##### Records supplied #####
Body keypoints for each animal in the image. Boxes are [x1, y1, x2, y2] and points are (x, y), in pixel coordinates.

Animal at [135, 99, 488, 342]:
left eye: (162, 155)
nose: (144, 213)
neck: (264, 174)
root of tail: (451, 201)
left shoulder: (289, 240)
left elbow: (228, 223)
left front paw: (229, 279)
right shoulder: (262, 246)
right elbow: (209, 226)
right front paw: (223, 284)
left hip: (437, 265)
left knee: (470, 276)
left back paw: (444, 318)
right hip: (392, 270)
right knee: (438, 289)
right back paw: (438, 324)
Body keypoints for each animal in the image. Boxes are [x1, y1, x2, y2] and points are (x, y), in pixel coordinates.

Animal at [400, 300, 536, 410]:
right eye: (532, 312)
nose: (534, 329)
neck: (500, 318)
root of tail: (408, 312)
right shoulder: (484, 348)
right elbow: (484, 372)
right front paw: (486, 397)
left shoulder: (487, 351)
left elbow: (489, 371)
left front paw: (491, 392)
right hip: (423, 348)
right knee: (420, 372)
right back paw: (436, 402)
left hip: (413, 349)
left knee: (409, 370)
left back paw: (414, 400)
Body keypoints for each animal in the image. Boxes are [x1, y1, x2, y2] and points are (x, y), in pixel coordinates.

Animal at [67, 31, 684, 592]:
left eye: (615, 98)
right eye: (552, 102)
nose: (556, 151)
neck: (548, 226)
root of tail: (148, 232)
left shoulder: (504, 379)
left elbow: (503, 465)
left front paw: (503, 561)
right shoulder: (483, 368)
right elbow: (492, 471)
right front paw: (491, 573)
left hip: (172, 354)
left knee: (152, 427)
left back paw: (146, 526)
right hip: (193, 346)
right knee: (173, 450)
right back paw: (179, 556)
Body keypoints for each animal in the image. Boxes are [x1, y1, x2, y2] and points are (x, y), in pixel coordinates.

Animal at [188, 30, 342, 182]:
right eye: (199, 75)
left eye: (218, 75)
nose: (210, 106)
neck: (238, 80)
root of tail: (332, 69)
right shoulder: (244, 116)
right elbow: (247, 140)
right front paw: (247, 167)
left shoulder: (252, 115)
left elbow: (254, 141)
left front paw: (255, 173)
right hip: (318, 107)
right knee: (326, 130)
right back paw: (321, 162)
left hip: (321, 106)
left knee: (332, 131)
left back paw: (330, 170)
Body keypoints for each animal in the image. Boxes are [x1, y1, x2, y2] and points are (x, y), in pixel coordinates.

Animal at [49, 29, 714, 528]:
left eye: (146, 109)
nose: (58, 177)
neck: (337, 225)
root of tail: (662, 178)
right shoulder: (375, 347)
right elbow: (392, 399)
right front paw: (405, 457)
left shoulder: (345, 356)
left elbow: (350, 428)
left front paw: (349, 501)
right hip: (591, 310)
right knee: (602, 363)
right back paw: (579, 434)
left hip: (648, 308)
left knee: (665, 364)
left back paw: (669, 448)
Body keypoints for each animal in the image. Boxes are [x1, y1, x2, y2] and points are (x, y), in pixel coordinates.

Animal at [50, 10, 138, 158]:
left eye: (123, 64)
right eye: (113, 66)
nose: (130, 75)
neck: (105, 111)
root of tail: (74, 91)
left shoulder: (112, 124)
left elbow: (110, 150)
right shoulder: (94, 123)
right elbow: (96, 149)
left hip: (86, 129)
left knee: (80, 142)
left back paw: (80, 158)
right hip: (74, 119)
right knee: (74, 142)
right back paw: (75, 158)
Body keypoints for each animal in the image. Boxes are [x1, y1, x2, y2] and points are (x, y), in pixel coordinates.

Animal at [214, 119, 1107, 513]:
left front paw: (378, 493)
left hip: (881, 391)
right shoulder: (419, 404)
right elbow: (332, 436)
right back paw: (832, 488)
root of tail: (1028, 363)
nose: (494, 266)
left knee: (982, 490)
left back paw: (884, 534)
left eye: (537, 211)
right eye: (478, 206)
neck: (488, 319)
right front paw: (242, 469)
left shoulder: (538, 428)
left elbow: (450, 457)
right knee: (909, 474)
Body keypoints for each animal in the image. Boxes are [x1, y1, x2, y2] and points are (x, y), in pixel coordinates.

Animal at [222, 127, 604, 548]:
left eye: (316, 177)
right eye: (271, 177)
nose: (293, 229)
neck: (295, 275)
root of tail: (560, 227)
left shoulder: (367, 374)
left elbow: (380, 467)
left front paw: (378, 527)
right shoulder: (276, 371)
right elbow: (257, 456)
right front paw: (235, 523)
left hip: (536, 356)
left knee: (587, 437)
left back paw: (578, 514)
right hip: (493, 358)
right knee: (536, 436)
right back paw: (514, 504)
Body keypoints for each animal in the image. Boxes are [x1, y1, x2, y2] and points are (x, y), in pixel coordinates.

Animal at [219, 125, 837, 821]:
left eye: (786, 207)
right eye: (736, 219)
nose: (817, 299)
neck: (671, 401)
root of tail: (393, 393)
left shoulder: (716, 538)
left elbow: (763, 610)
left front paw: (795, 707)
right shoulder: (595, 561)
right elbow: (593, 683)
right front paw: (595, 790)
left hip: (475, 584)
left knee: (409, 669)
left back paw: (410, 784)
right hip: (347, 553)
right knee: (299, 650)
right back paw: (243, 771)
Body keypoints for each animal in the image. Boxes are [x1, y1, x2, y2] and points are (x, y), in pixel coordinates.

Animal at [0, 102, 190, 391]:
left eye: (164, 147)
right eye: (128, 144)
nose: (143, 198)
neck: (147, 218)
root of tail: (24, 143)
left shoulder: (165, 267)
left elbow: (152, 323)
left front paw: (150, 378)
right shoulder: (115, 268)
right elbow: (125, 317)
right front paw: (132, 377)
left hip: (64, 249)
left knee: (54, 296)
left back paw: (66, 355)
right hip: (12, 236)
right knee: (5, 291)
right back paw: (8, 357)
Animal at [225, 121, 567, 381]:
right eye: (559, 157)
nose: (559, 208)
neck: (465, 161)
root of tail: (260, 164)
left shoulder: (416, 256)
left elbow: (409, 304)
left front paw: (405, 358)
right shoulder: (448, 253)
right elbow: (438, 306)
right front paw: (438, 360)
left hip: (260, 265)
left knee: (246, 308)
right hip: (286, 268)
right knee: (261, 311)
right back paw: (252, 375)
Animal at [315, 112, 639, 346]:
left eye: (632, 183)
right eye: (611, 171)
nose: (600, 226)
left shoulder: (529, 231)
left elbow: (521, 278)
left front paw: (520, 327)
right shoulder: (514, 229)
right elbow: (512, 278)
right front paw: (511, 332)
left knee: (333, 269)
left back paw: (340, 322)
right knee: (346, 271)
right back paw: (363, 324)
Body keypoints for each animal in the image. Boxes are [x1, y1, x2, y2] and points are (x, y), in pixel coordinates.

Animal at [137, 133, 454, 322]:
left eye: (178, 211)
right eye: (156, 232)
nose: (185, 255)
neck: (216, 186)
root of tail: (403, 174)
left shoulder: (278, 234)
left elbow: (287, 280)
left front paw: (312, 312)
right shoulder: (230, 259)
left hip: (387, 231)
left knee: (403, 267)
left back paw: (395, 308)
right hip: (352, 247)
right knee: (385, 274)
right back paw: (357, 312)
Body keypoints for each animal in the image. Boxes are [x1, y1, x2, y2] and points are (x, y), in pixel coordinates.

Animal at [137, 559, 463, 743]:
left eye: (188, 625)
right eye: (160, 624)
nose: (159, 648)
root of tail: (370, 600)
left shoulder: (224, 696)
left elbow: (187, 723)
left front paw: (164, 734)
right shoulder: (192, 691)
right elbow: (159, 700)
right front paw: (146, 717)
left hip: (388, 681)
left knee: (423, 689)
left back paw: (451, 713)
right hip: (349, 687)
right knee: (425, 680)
#####
Exercise details » Among the lines above, find those with the string "neck" and copy them.

Response »
neck: (264, 174)
neck: (500, 318)
neck: (548, 226)
neck: (238, 80)
neck: (337, 225)
neck: (105, 111)
neck: (488, 319)
neck: (295, 275)
neck: (671, 401)
neck: (147, 218)
neck: (465, 161)
neck: (216, 186)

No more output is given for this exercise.